─── TEXT SEGMENT

How oxygen steers tuberculosis metabolism: a new computational model

Cells use pyruvate as a crossroads that links glycolysis with the tricarboxylic acid (TCA) cycle, gluconeogenesis and fermentation. For pathogens like Mycobacterium tuberculosis H37Rv, shifting how pyruvate is used helps the bacterium survive changing environments, especially when oxygen runs low. To study how that shift happens, Mohd. Asif Siddiqui and colleagues built a computational representation of pyruvate metabolism using a Petri net (PN) approach. Rather than measuring every chemical in a test tube, the team encoded the main metabolites, cofactors and enzymatic steps that direct pyruvate into different fates. The model is designed to capture the dynamic transition between aerobic and anaerobic metabolism, reproducing how the same starting molecule can lead to energy-producing pathways or to fermentation depending on oxygen. By translating biochemical knowledge into a computational network, the study provides a way to simulate how Mycobacterium tuberculosis reprograms its metabolism when oxygen becomes scarce, an important condition during infection. The PN framework lets researchers follow the flow of metabolites and ask which reactions and controls matter most for survival under stress.

The researchers constructed the Petri net model in Snoopy 2.0 and ran simulations using COPASI, incorporating key metabolites, cofactors and enzymatic processes that regulate aerobic and anaerobic states. The model showed oxygen availability acting as a regulatory switch: under aerobic conditions, pyruvate is channeled toward acetyl-CoA for ATP generation, feeding into the tricarboxylic acid (TCA) cycle and downstream energy pathways; under hypoxia, pyruvate is diverted toward lactate production to regenerate NAD + and maintain redox balance, reflecting a fermentative outcome. Structural validation of the PN framework confirmed properties such as boundedness, conservativeness and deadlock-free behavior, which indicate the model behaves robustly and respects conservation laws. Sensitivity analyses were used to probe how changes affect the system; these analyses highlighted enzymatic kinetics as critical determinants of flux distribution and system stability. Together, these methods show the PN model can reproduce biologically meaningful switches in metabolism and reveal which reaction parameters most influence outcomes.

──────
─── SOURCE MATERIAL

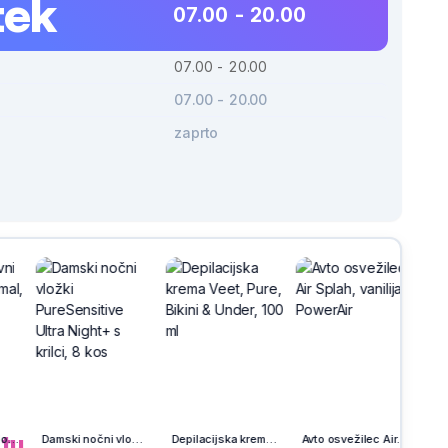
tek
07.00 - 20.00
07.00 - 20.00
07.00 - 20.00
zaprto
h
na
tu.
Damski nočni vložki PureSensitive Ultra Night+ s krilci, 8 kos
Depilacijska krema Veet, Pure, Bikini & Under, 100 ml
Avto osvežilec Air Splah, vanilija, PowerAir
Družabna igra Penalty Shootout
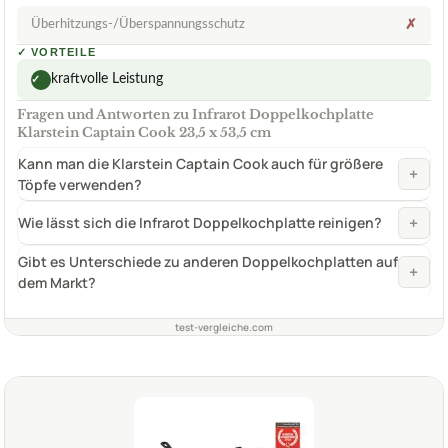
Überhitzungs-/Überspannungsschutz
✗
✓
VORTEILE
kraftvolle Leistung
✓
Fragen und Antworten zu Infrarot Doppelkochplatte
Klarstein Captain Cook 23,5 x 53,5 cm
Kann man die Klarstein Captain Cook auch für größere
+
Töpfe verwenden?
+
Wie lässt sich die Infrarot Doppelkochplatte reinigen?
Gibt es Unterschiede zu anderen Doppelkochplatten auf
+
dem Markt?
test-vergleiche.com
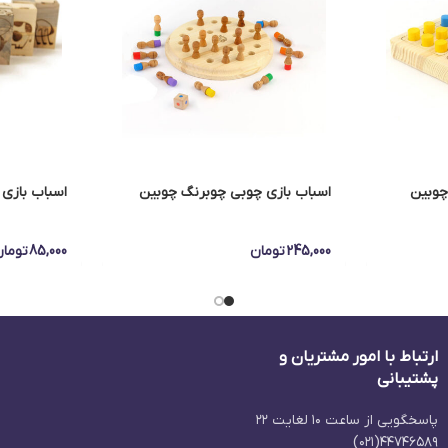
چوبین
اسباب بازی چوبی چوبرنگ چوبین
اسباب بازی
245,000
تومان
85,000
توما
ارتباط با امور مشتریان و
پشتیبانی
پاسخگویی از ساعت ۱۰ لغایت ۲۲
۴۴۷۴۶۵۸۹(۰۲۱)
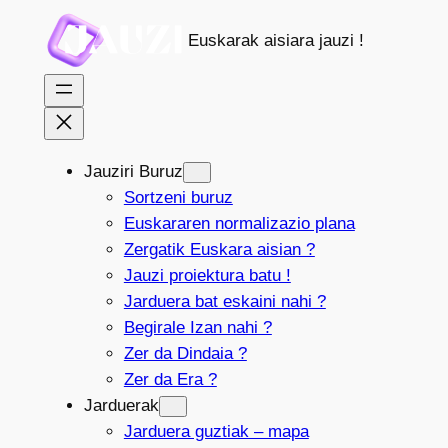
Joan
Euskarak aisiara jauzi !
edukira
Jauziri Buruz
Sortzeni buruz
Euskararen normalizazio plana
Zergatik Euskara aisian ?
Jauzi proiektura batu !
Jarduera bat eskaini nahi ?
Begirale Izan nahi ?
Zer da Dindaia ?
Zer da Era ?
Jarduerak
Jarduera guztiak – mapa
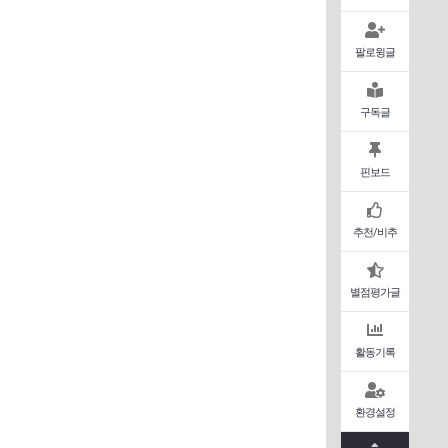
팔로윙글
구독글
핀보드
추천/비추
별점평가글
활동기록
환경설정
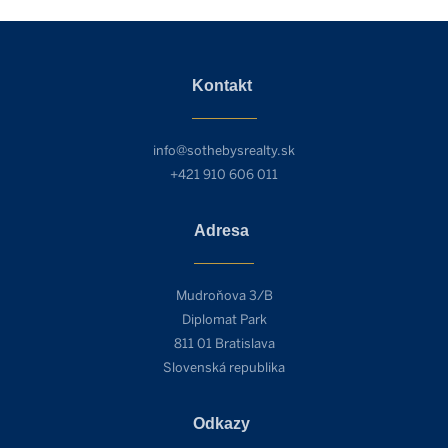
Kontakt
info@sothebysrealty.sk
+421 910 606 011
Adresa
Mudroňova 3/B
Diplomat Park
811 01 Bratislava
Slovenská republika
Odkazy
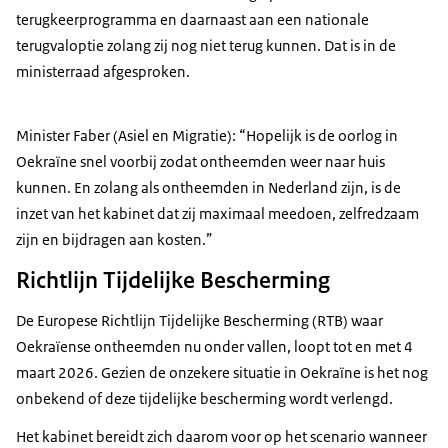
terugkeerprogramma en daarnaast aan een nationale
terugvaloptie zolang zij nog niet terug kunnen. Dat is in de
ministerraad afgesproken.
Minister Faber (Asiel en Migratie): “Hopelijk is de oorlog in
Oekraïne snel voorbij zodat ontheemden weer naar huis
kunnen. En zolang als ontheemden in Nederland zijn, is de
inzet van het kabinet dat zij maximaal meedoen, zelfredzaam
zijn en bijdragen aan kosten.”
Richtlijn Tijdelijke Bescherming
De Europese Richtlijn Tijdelijke Bescherming (RTB) waar
Oekraïense ontheemden nu onder vallen, loopt tot en met 4
maart 2026. Gezien de onzekere situatie in Oekraïne is het nog
onbekend of deze tijdelijke bescherming wordt verlengd.
Het kabinet bereidt zich daarom voor op het scenario wanneer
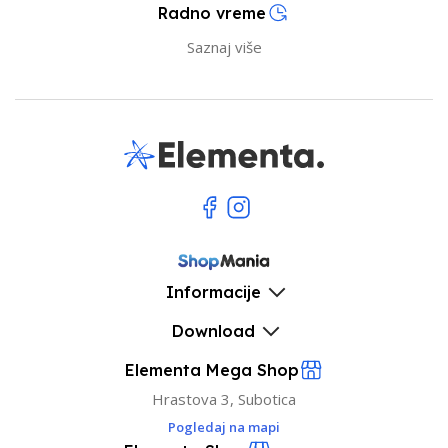
Radno vreme
Saznaj više
Informacije
Download
Elementa Mega Shop
Hrastova 3, Subotica
Pogledaj na mapi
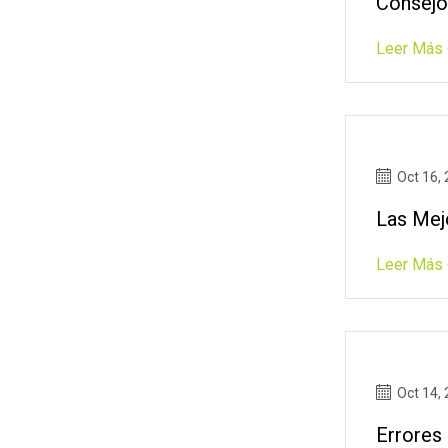
Consejo
Leer Más 
Oct 16,
Las Mej
Leer Más 
Oct 14,
Errores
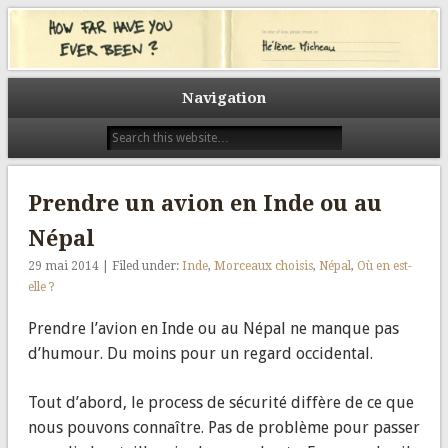
Un tour du monde pour (a)grandir. Un tour du monde pour découvrir.
L’autre. Les autres. Un tour du monde pour prendre le temps. Celui du
How far have you ever been?
voyage. Celui des rencontres. Et tout au long du chemin, des visages, des
sourires, des histoires. Des histoires racontées ici avec le même prisme, la
même question : Quel est le plus loin où vous êtes allés ? How far have you
Navigation
ever been?
Prendre un avion en Inde ou au
Népal
29 mai 2014 | Filed under:
Inde
,
Morceaux choisis
,
Népal
,
Où en est-
elle ?
Prendre l’avion en Inde ou au Népal ne manque pas
d’humour. Du moins pour un regard occidental.
Tout d’abord, le process de sécurité diffère de ce que
nous pouvons connaître. Pas de problème pour passer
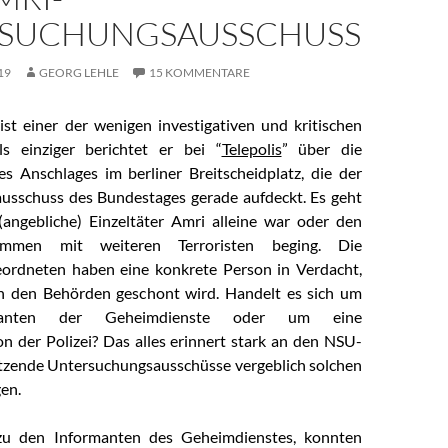
SUCHUNGSAUSSCHUSS
19
GEORG LEHLE
15 KOMMENTARE
t einer der wenigen investigativen und kritischen
ls einziger berichtet er bei “
Telepolis
” über die
s Anschlages im berliner Breitscheidplatz, die der
usschuss des Bundestages gerade aufdeckt. Es geht
angebliche) Einzeltäter Amri alleine war oder den
ammen mit weiteren Terroristen beging. Die
ordneten haben eine konkrete Person in Verdacht,
on den Behörden geschont wird. Handelt es sich um
manten der Geheimdienste oder um eine
n der Polizei? Das alles erinnert stark an den NSU-
tzende Untersuchungsausschüsse vergeblich solchen
en.
zu den Informanten des Geheimdienstes, konnten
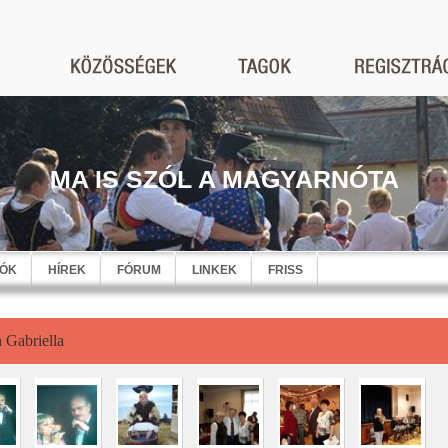
MA IS SZÓL A MAGYARNÓTA
EÓK
HÍREK
FÓRUM
LINKEK
FRISS
 Gabriella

──────

→ REQUIRED ACTION:
In the text on tuberculosis pyruvate metabolism, which software was used to build the Petri net model, and which was used to run its simulations?

→ SOLUTION TO THIS PROBLEM:
The model was built in Snoopy 2.0, and its simulations were run in COPASI.